Four men arrested in connection with last week’s terror attacks in Spain appeared in court Tuesday as it emerged that one of the vehicles used in the assaults had been seen earlier in France.
The car, an Audi A3, was caught speeding on camera in Paris in the days before Friday’s attack in the Spanish town of Cambrils, French Interior Minister Gérard Collomb said.
One woman was killed when the vehicle mowed down pedestrians early Friday in Cambrils. The five assailants in the car were shot dead by police at the scene.
The Cambrils attack came hours after a van plowed through crowds Thursday in the heart of Barcelona, killing 13 people and injuring more than 100 others.
On Monday, police shot dead Younes Abouyaaqoub, the suspected driver of the van, after a days-long manhunt in Subirats, west of Barcelona.
Collomb told CNN affiliate BFMTV on Tuesday he was unsure why the car in the Cambrils rampage had been in Paris and said the terror cell behind the attacks was not on the radar of French authorities.
Four suspected members of the cell — Driss Oukabir, Mohammed Aalla, Mohamed Houli Chemlal and Salah el Karib — arrived Tuesday at Madrid’s High Court less than 24 hours after police killed Abouyaaqoub.

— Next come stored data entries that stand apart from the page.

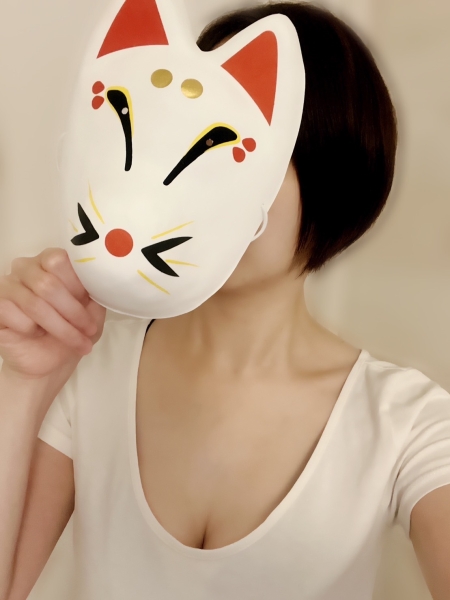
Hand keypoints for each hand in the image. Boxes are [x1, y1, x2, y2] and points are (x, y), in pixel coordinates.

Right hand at [0, 248, 105, 381]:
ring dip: (61, 328)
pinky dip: (31, 330)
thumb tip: (101, 277)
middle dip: (73, 312)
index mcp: (49, 260)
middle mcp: (25, 267)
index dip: (77, 285)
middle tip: (88, 329)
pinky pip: (13, 314)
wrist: (50, 362)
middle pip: (47, 284)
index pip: (59, 260)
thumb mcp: (93, 309)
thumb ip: (94, 289)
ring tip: (77, 342)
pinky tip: (36, 334)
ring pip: (34, 303)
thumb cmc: (72, 329)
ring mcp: (7, 285)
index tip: (90, 304)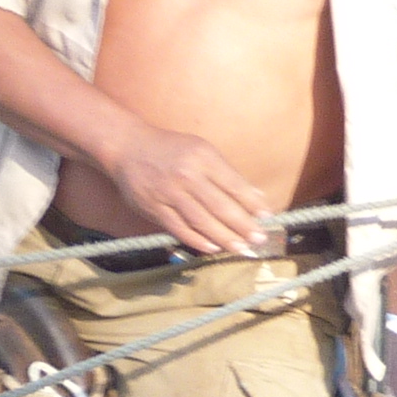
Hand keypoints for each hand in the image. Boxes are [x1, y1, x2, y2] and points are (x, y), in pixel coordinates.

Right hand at [105, 125, 276, 258]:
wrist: (129, 147)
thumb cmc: (171, 150)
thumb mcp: (201, 151)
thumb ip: (227, 175)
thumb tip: (256, 197)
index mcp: (203, 157)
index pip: (233, 185)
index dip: (252, 203)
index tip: (268, 217)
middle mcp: (187, 175)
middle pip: (220, 206)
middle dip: (243, 225)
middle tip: (259, 239)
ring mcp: (170, 193)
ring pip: (202, 221)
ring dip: (225, 237)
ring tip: (242, 248)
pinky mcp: (155, 208)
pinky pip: (180, 228)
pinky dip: (198, 240)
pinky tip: (213, 248)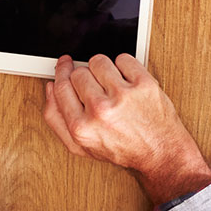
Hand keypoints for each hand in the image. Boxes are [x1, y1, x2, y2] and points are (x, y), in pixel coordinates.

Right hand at [42, 54, 210, 201]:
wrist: (160, 152)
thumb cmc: (123, 150)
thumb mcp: (82, 146)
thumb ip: (57, 119)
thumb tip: (51, 88)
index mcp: (82, 127)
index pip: (61, 87)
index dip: (61, 72)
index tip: (64, 65)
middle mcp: (101, 111)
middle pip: (78, 73)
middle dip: (85, 76)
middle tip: (96, 87)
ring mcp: (123, 96)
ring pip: (98, 61)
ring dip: (103, 69)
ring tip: (112, 84)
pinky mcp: (143, 84)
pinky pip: (123, 59)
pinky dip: (124, 66)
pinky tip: (127, 81)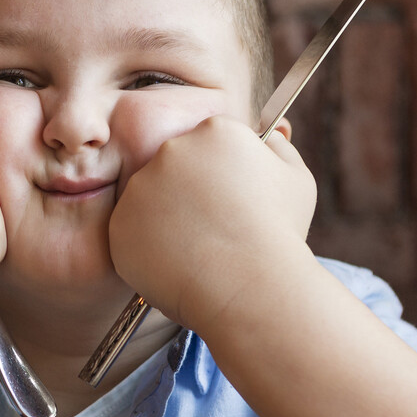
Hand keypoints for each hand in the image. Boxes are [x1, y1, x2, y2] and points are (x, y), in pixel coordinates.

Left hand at [108, 117, 315, 331]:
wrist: (249, 286)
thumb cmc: (279, 234)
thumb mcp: (296, 179)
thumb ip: (280, 147)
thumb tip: (271, 133)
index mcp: (214, 130)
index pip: (209, 144)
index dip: (221, 177)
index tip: (230, 202)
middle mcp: (171, 150)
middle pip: (175, 167)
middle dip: (190, 194)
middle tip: (214, 228)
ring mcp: (140, 187)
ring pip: (150, 200)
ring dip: (168, 220)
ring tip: (199, 250)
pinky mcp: (120, 224)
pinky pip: (132, 234)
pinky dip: (150, 249)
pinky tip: (178, 264)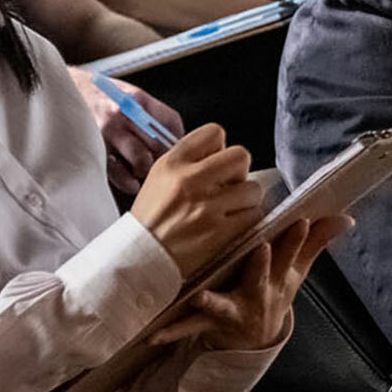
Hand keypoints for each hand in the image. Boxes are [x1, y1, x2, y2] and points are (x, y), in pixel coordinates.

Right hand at [72, 69, 186, 192]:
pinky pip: (119, 174)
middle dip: (165, 159)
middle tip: (164, 167)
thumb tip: (177, 140)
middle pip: (159, 144)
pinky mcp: (93, 151)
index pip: (170, 123)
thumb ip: (154, 114)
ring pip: (142, 161)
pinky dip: (129, 183)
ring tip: (145, 173)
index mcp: (137, 99)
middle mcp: (123, 115)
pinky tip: (131, 182)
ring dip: (147, 171)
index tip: (180, 152)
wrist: (63, 93)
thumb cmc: (101, 98)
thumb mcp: (130, 95)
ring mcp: (106, 133)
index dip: (178, 142)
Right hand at [129, 123, 260, 277]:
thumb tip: (220, 153)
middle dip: (239, 171)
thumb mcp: (158, 178)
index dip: (220, 148)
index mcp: (172, 164)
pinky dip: (247, 219)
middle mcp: (189, 180)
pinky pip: (252, 215)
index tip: (216, 163)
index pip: (214, 133)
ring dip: (246, 199)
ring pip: (252, 188)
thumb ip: (188, 161)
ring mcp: (206, 207)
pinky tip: (232, 224)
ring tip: (230, 208)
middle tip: (228, 186)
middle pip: (240, 156)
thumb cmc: (150, 220)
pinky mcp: (219, 232)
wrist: (139, 258)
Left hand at [150, 214, 348, 351]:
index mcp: (276, 277)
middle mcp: (257, 294)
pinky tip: (156, 333)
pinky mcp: (209, 323)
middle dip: (262, 266)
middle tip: (261, 249)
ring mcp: (233, 310)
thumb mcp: (293, 272)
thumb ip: (316, 242)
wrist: (250, 338)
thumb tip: (346, 217)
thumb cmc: (270, 292)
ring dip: (213, 302)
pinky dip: (173, 331)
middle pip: (261, 278)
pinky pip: (190, 327)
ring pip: (224, 305)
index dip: (297, 239)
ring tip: (201, 297)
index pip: (290, 254)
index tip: (302, 220)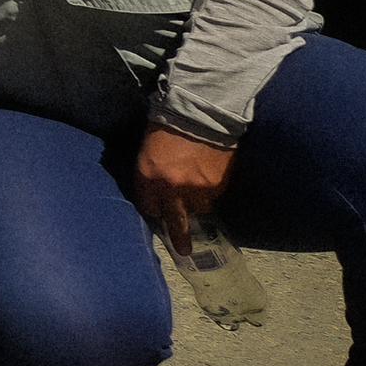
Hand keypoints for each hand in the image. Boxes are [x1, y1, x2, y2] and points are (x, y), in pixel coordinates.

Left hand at [132, 125, 235, 253]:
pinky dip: (210, 192)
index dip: (154, 210)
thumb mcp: (147, 151)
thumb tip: (157, 191)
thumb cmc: (165, 126)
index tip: (158, 213)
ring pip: (198, 210)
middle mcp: (171, 190)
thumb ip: (151, 175)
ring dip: (197, 206)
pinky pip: (213, 197)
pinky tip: (209, 179)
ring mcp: (196, 190)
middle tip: (184, 251)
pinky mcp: (218, 186)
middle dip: (179, 238)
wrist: (199, 115)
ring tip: (198, 196)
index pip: (149, 208)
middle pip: (176, 223)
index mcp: (147, 179)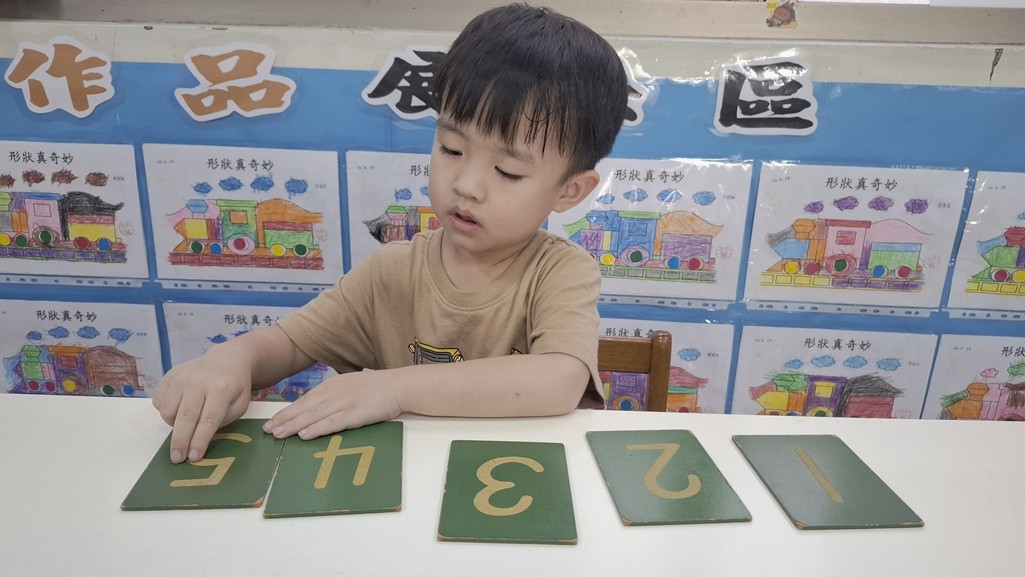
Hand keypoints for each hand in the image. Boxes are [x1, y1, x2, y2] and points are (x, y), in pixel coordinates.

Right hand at [152, 347, 251, 462]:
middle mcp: (198, 380)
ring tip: (186, 424)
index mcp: (221, 388)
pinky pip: (159, 402)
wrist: (227, 359)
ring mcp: (181, 376)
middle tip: (177, 459)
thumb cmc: (235, 387)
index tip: (193, 457)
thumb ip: (222, 422)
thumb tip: (198, 441)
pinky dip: (166, 412)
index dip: (200, 440)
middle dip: (180, 441)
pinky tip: (179, 408)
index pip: (208, 419)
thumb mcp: (240, 404)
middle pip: (185, 417)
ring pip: (168, 411)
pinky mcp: (169, 375)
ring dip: (174, 425)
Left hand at [262, 370, 401, 439]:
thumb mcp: (350, 386)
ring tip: (278, 435)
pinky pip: (331, 423)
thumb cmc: (377, 388)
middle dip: (284, 420)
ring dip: (293, 426)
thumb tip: (319, 408)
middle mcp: (333, 393)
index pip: (304, 401)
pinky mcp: (354, 414)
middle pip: (303, 408)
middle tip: (267, 431)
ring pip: (313, 416)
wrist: (398, 386)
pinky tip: (304, 435)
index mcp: (331, 386)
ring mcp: (343, 403)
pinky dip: (316, 429)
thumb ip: (334, 395)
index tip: (272, 421)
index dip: (287, 412)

Also Tuesday, Moroccan security forces detained a 34-year-old man in Oujda, Morocco, near the Algerian border, state-run television reported, citing sources close to the investigation. The man was detained for possible links to the Barcelona attack, the station said.
The man resides in Ripoli, Spain, north of Barcelona, the same town where eight of the 12 terror cell members lived.
Moroccan security forces are working with Catalan authorities and have sent experts to Spain to assist with the investigation.
Van driver shot dead
Police deployed a robot to remove what turned out to be a fake explosives belt from Abouyaaqoub’s body before officers were cleared to approach it and make a positive identification, authorities said Monday. The suspect had knives in his possession when he was shot, said José LluÃs Trapero, head of Catalan police.
A woman alerted authorities after seeing police photos of Abouyaaqoub and becoming suspicious that the man was wearing long sleeves when it was hot outside, Trapero said. Witness accounts suggest Abouyaaqoub was alone when police arrived, Trapero said.
Abouyaaqoub, a 22-year-old Moroccan, was the suspected driver of the van that sped down Las Ramblas in the center of Barcelona on Thursday, leaving dead and injured people in its wake.
Investigators said Abouyaaqoub fled the scene on foot and hijacked a car to escape. Abouyaaqoub allegedly stabbed the owner of the car, Pau Pérez, as he parked the vehicle, and drove off with the man’s body in the car. Pérez later was found dead in the vehicle, making him the 15th victim of the attacks in Barcelona and Cambrils.
Police fired on the car after it rammed through a checkpoint, but Abouyaaqoub was able to flee a second time.
Authorities said none of the 12 suspects had any previous link to terror activities.
Imam link
The investigation has focused on a property in Alcanar, a coastal village southwest of Barcelona, that exploded last week before the attacks.
The house is suspected of having been used as a base to make bombs that could have caused even more devastating attacks had they not blown up prematurely.
A source briefed on the probe said a preliminary assessment indicated traces of the powerful explosive TATP in the rubble. TATP was used in a series of deadly bombing attacks in Europe in recent years.
Police believe Muslim cleric Abdelbakir El-Satty is among those who died in the Alcanar blast.
The cleric once served a jail sentence for drug trafficking in the eastern Spanish province of Castellon, Catalan Justice Minister Carles Mundó i Blanch said.
Some Spanish media reported he shared a jail cell with one of the terrorists involved in the 2004 Madrid bombings that killed at least 191 people and left hundreds injured.
Responding to those reports, Blanch said, “We are not aware that this person had any communication with any inmate in any prison in Catalonia. He finished his sentence and went free.”